(TASK DESCRIPTION): In the entries below, identify every line with the string "abandoned" and copy it.

[STUDY MATERIAL — start]

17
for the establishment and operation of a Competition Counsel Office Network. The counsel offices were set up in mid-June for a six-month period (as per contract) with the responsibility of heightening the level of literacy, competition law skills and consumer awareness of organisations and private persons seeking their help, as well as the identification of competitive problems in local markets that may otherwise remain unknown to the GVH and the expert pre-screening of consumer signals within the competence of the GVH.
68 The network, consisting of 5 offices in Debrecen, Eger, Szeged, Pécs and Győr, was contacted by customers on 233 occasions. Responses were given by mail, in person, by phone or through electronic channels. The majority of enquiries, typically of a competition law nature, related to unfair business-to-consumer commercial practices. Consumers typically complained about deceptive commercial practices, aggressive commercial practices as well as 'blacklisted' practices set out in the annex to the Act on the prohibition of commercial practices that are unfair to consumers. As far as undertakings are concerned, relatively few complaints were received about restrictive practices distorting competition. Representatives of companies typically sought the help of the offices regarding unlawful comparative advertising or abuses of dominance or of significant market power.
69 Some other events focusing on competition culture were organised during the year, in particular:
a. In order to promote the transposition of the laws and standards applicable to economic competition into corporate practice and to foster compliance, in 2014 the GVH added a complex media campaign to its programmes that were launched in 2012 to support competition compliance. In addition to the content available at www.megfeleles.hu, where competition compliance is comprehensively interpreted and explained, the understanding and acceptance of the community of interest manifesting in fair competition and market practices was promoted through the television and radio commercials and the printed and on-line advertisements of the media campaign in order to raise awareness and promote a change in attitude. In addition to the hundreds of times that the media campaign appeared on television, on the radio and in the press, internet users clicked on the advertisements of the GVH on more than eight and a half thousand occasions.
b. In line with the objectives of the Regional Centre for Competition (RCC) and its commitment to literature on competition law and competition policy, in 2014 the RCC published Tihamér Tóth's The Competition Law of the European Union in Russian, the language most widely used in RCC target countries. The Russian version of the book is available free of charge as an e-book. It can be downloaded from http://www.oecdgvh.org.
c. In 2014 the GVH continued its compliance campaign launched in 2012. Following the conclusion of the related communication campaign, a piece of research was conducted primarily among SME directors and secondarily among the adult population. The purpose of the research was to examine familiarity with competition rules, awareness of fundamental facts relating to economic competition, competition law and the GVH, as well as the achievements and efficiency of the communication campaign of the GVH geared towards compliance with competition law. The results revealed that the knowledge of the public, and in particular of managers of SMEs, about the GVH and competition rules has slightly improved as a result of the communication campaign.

[STUDY MATERIAL — finish]
[STUDY MATERIAL — start]

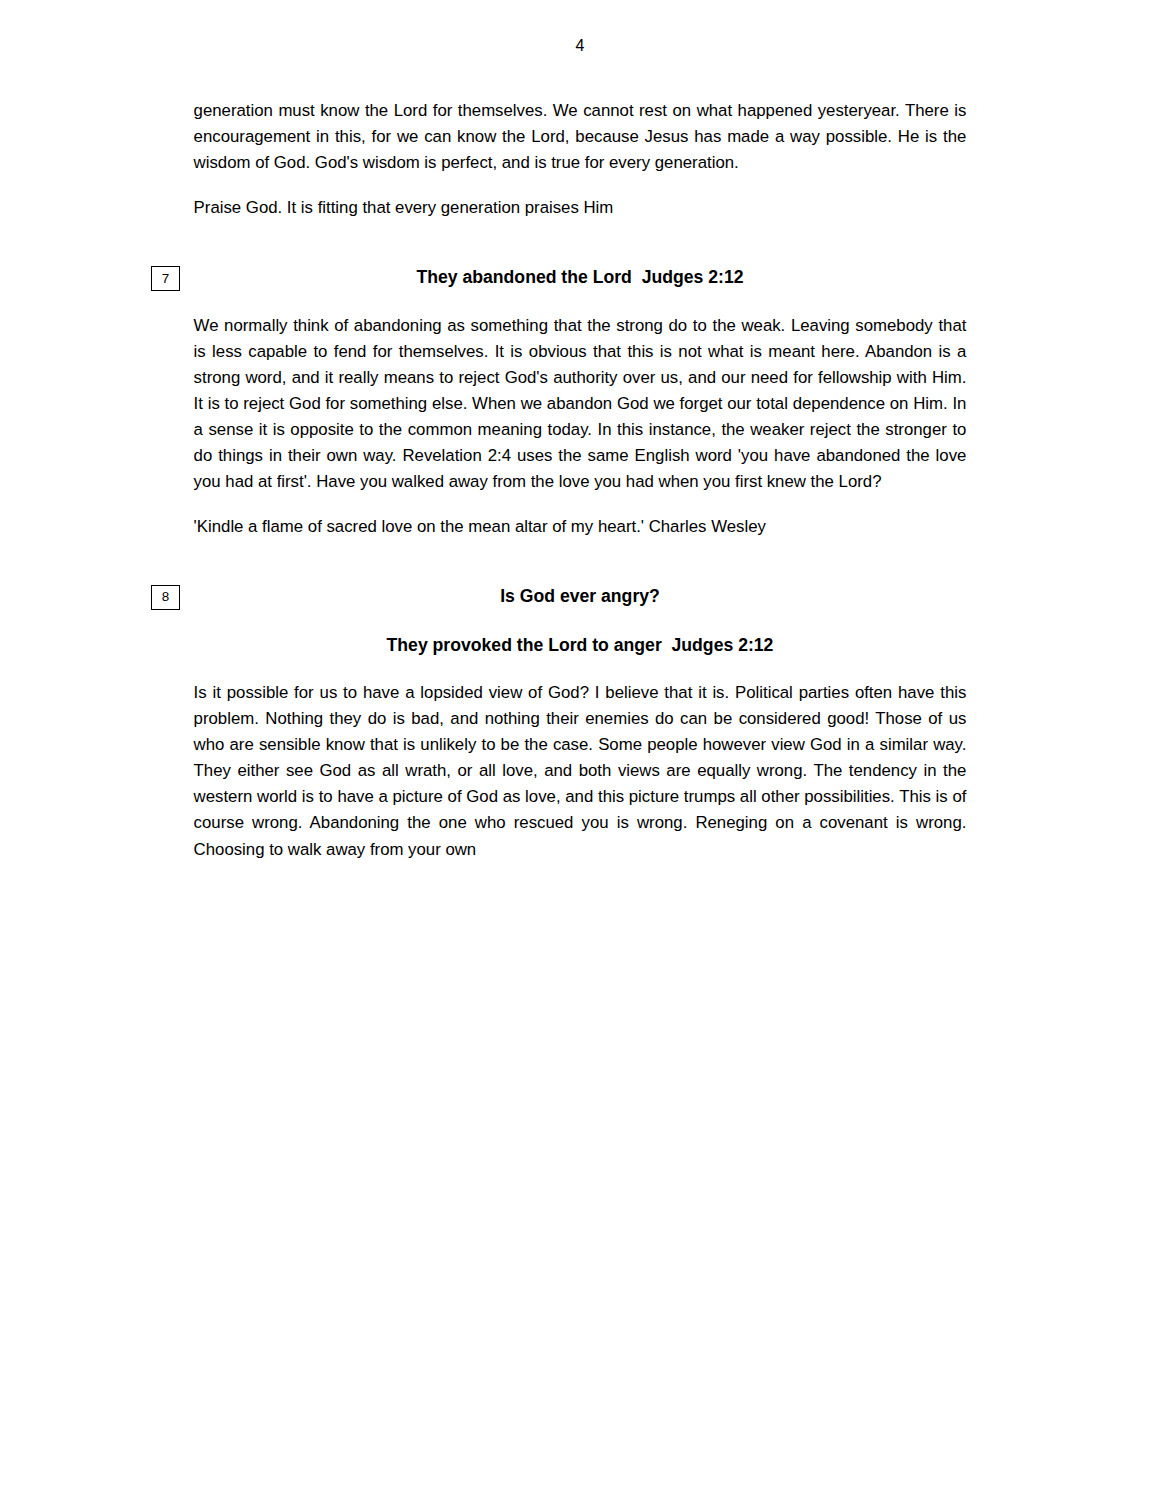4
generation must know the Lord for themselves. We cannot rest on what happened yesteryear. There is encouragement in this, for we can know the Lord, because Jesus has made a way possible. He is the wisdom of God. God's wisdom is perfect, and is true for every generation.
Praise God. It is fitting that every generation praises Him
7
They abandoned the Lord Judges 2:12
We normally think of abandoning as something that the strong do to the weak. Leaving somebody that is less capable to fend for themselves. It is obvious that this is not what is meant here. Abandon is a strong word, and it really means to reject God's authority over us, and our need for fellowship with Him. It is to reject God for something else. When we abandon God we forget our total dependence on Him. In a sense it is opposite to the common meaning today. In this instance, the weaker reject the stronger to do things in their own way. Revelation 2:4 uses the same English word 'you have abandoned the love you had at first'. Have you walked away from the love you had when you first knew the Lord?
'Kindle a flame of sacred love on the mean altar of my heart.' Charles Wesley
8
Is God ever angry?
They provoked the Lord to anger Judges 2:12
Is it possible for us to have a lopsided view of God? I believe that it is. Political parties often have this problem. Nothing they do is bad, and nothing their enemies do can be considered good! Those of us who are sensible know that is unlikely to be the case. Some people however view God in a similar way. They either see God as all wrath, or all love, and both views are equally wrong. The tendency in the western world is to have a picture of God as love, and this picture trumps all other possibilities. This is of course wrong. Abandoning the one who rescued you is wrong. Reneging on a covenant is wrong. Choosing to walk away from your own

[STUDY MATERIAL — finish]

(ANSWER TO THE PROBLEM):
They abandoned the Lord Judges 2:12
We normally think of abandoning as something that the strong do to the weak. Leaving somebody that is less capable to fend for themselves. It is obvious that this is not what is meant here. Abandon is a strong word, and it really means to reject God's authority over us, and our need for fellowship with Him. It is to reject God for something else. When we abandon God we forget our total dependence on Him. In a sense it is opposite to the common meaning today. In this instance, the weaker reject the stronger to do things in their own way. Revelation 2:4 uses the same English word 'you have abandoned the love you had at first'. Have you walked away from the love you had when you first knew the Lord?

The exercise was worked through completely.